Mortgage brokers changed the banking industry and its accompanying service ecosystem. Mobile mortgage brokers took that to an even greater level. The public sector has for many years offered service capability extensions for transactional type activities through outlets including Australia Post for everything from rates to passport processing, and car dealers for vehicle registration. Wider attempts to institutionalise complex multi-authorisation processes have been either project based, transitional (such as the ATOs original GST help teams), or unsuccessful.

It is not that the model doesn't exist. Cite badge-carrying ATO or Customs agents or clip-board wielding inspection agents, or the entire Police force. But rather than the negative association of an IRS agent showing up at your door, the Canadian government found that their shared service initiative proved that a positive government service experience can actually increase votes. Yet a positive experience engendered via the partnership of personalisation and automation remains a policy white elephant.

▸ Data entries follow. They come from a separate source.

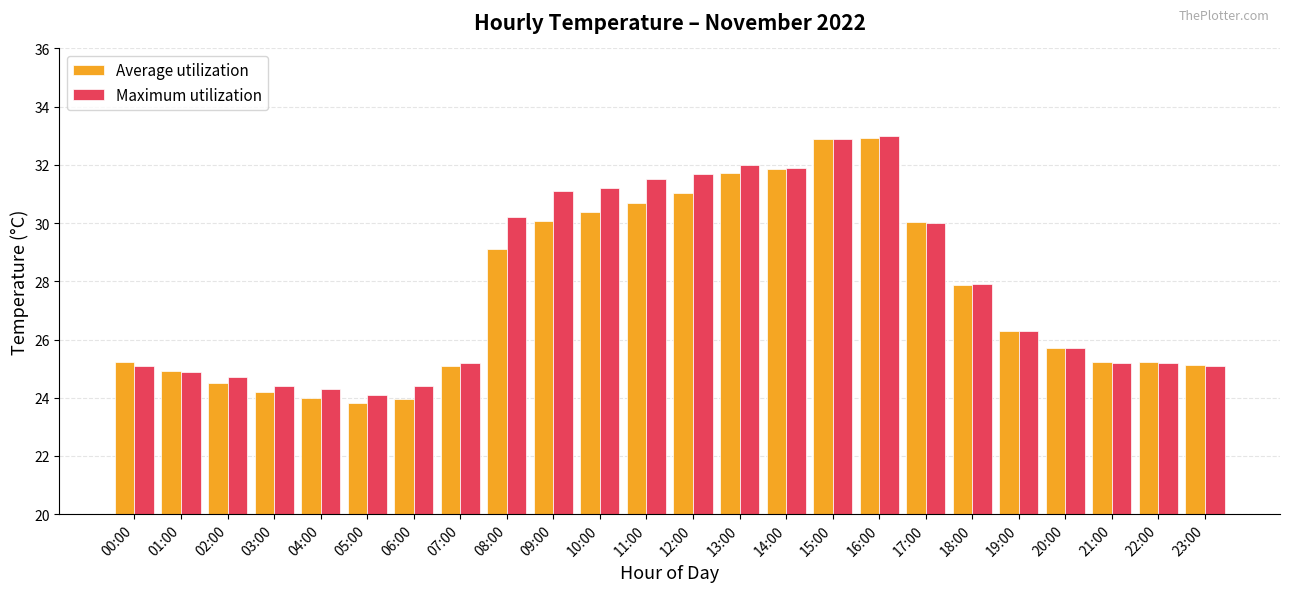

Rank the series by their average value, from highest to lowest.

Maximum utilization, Average utilization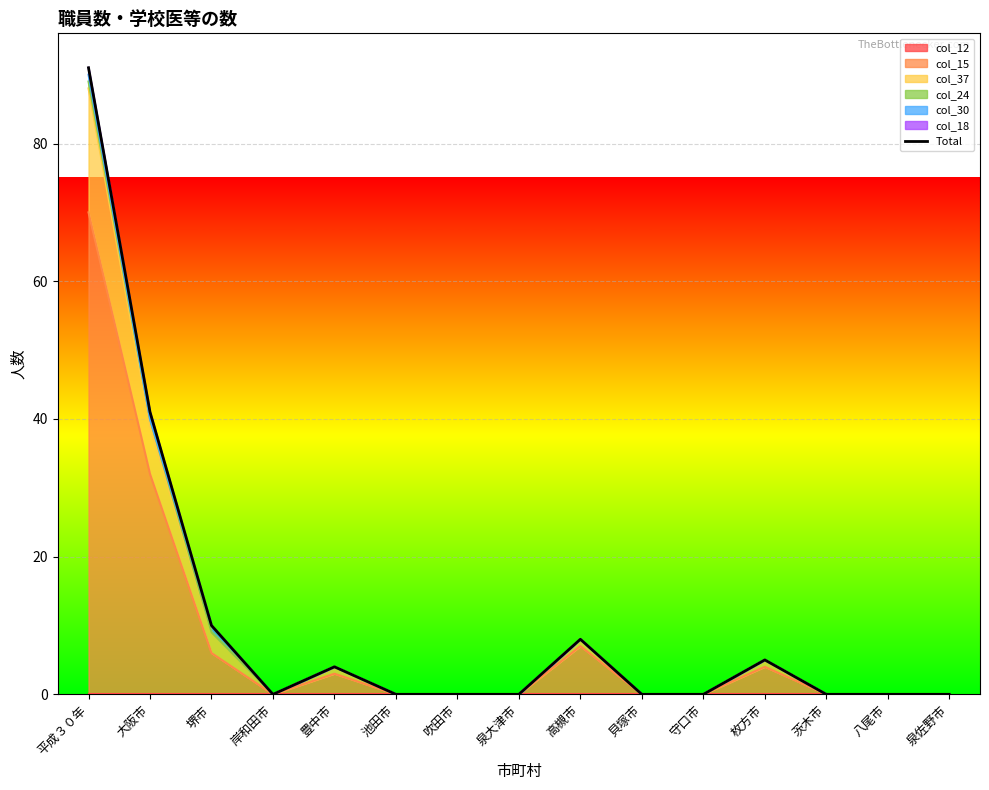

How many lines are shown in the chart?

1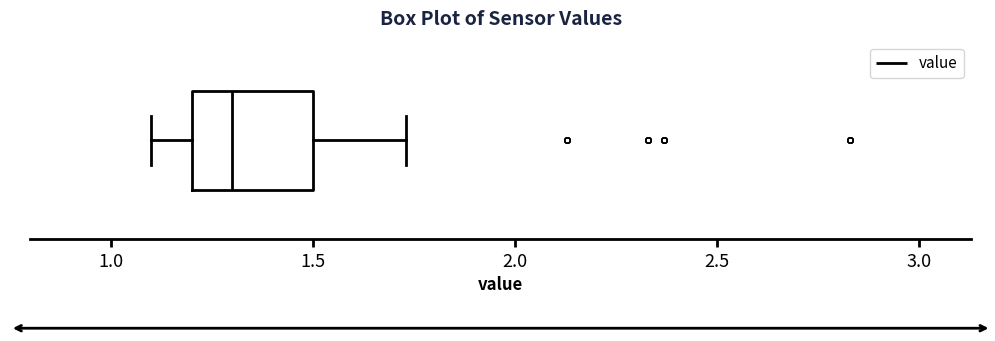

Where is the left edge of the box on the x-axis? The values are not printed on the chart, so give them approximately, as read against the axis.

1.20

The argument for mobile service representatives is that they recognise the way in which businesses wish to conduct business. To separate these interactions from a transaction, while complex activities may start on the internet, they cannot be completed there. The internet is the start of the inquiry or referral process that begins the "Please come and see me about a business license" process which hypothetically ends through increased employment, revenue (taxes), and economic contribution. For individuals we need look no further than our aging population. Grey nomads aside, the aged are loyal and don't like to travel very far as the community banking sector has discovered. Mobile reps would represent the face of government when so often it has none.
 
Aside from votes (the political equivalent of increasing revenue), and constituent satisfaction (customer satisfaction), the other reason that mobilising and personalising government is process optimisation (the bureaucratic equivalent of operational savings). The business of government essentially boils down to two types of services: transactional, or what people financially give or receive, and informational, or what people want to or need to know. It is the interface of these two types of services that can be utilized to highlight the current inefficiencies within any jurisdiction. For businesses, mobilising government services would highlight which beaurucratic processes were really important.

For example, how important is it really that we remain GITC (or similar such as WA's SPIRIT) registered with the Queensland Government, and expend effort in renewing the process each year when the industry is aware that the data is simply put on file and isn't even captured electronically. The question of why certain information is collected is the most enduring in government. The consequence of unnecessary data collection is a slippery slope towards a big brother complex which is both unhelpful and unproductive. From a commercial perspective example, if APRA didn't ask for the banks to supply certain information on loan requests then you would never see it on a bank loan application. Sitting face-to-face with businesses and individuals in their environment would allow the government to understand and capture these lifecycles of data and dispense with immense waste.

Beyond process, mobilised government services would support decentralisation, and regionalisation. They would also increase a more efficient rural coverage through the traveling "salesman" empowered with target based outcomes for calls, requests, and authorisation processing milestones. It would hasten the requirement for constituent allowed access to cross-agency system integration and provide a platform for workflow process improvements through e-form implementations.

While the absence of well defined services through ITIL-like service catalogues on the business side of government remains prevalent, the largest challenges and impediments to such policy is the new business models themselves. They work counter-culture to the clustering and hierarchy of public sector organisational management. The separation of agency specific policy implementation and measurement from constituent-based cross-agency lifecycle policy is the analogous Mt Everest of public policy.

Yet I for one would be happy if an agent showed up at my workplace, just like my banker or broker, and was empowered to process all of my government services on their laptop simply by accessing my personal information (with my authority) using my smartcard to administer the necessary distributed applications of each of the agencies responsible for processing either my requests or legislative obligations.